People always ask me, well, how many African-American priests are there? Currently there are less than a hundred of us on active duty in the United States, out of tens of thousands. And it’s always been that way. African-American priests in the United States constitute less than one half of 1 percent of the total Catholic clergy. That’s not by accident. It’s a reflection, a manifestation of this normative whiteness that, to be blunt, is a form of idolatry—that God can be imaged and God can only manifest God’s self through Europeans and European cultural products. Yeah, there is a normative whiteness present in the Church, but I would also say that it’s a form of idolatry. It’s the worship of a false god.
RM: You’ve talked about courage as a sort of neglected virtue. Why do Christians need courage? What happens when we don’t have it?
BM: Courage, I discovered, is perhaps the least studied of the virtues. For example, we learn in the Catechism that the cardinal virtues are prudence, temperance, fortitude (or what we call courage), and justice; the theological virtues are faith, hope, and charity. We say a lot about every virtue except courage.
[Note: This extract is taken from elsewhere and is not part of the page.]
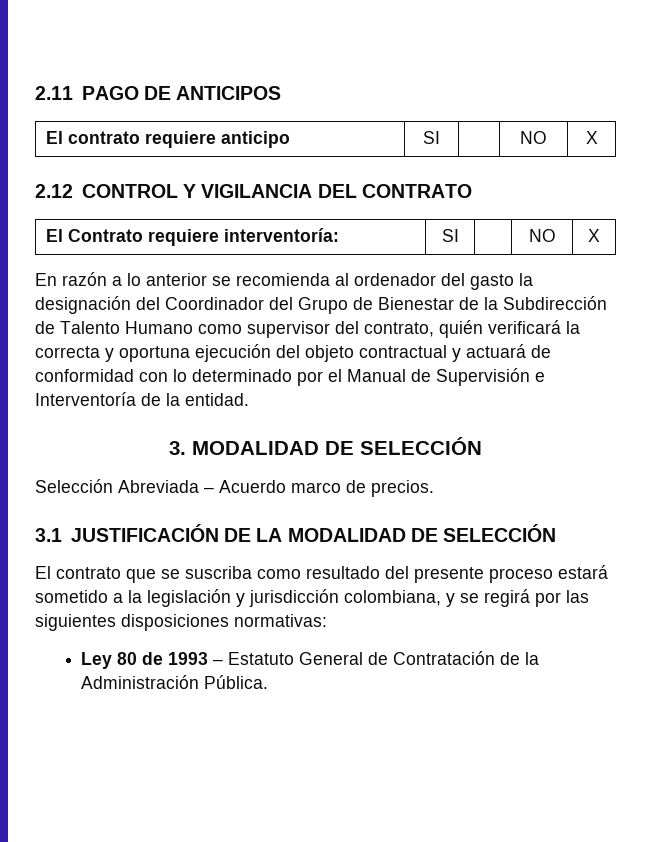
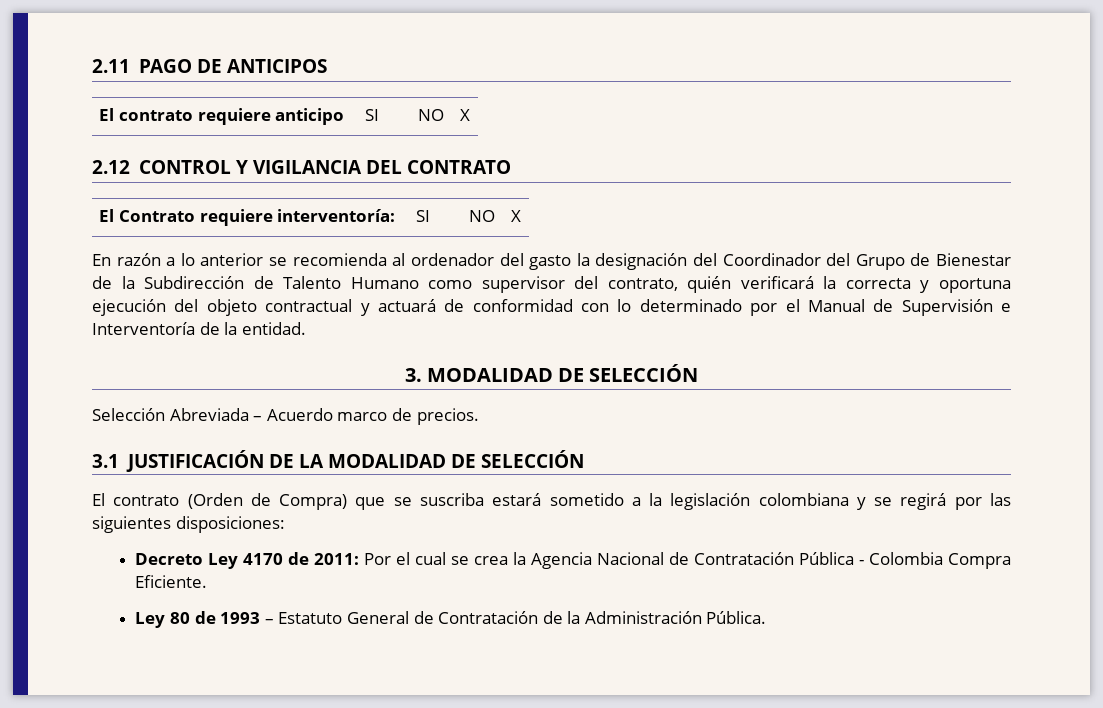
[126,566,553,583] que se suscriba como resultado del presente proceso -> [187,493,484,510] (Orden de Compra) que se suscriba
[236,589,441,607] y jurisdicción colombiana, -> [758,493,849,506] colombiana
[121,614,327,631] disposiciones normativas: -> [175,516,285,533] [135,552,1012,569] [135,575,208,588] disposiciones: // Decreto Ley 4170 de 2011: Por el cual se crea la Agencia Nacional de Contratación Pública - Colombia Compra Eficiente.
But Thomas Aquinas taught us that courage is the precondition of all virtue. Without courage, we’re not able to be prudent. We’re not able to be just, because courage is that virtue that allows us to surmount the fear that comes with the following of the Gospel. If we’re going to do anything that is difficult, there is going to be hesitation; there are going obstacles and opposition, and the fear that those obstacles engender in us. Courage is that virtue that enables us to not be afraid. We still feel afraid, but it’s a virtue that enables us to not let fear keep us from doing the right, actualizing the good.
Another way of putting it is that moral courage is what translates conviction into action. To put this into the conversation we’re having today: There are a lot of good white people who know what the right thing to do is. But they don’t do it because they’re afraid of the disapproval of their friends or family, or they’re afraid of the consequences of speaking up and speaking out, being in solidarity and being an ally. Courage is what enables conviction to be translated into action. It isn’t that people don’t have the conviction, but they don’t have the courage to act on those convictions. So this is the reason why we need courage, especially in the pursuit of racial justice.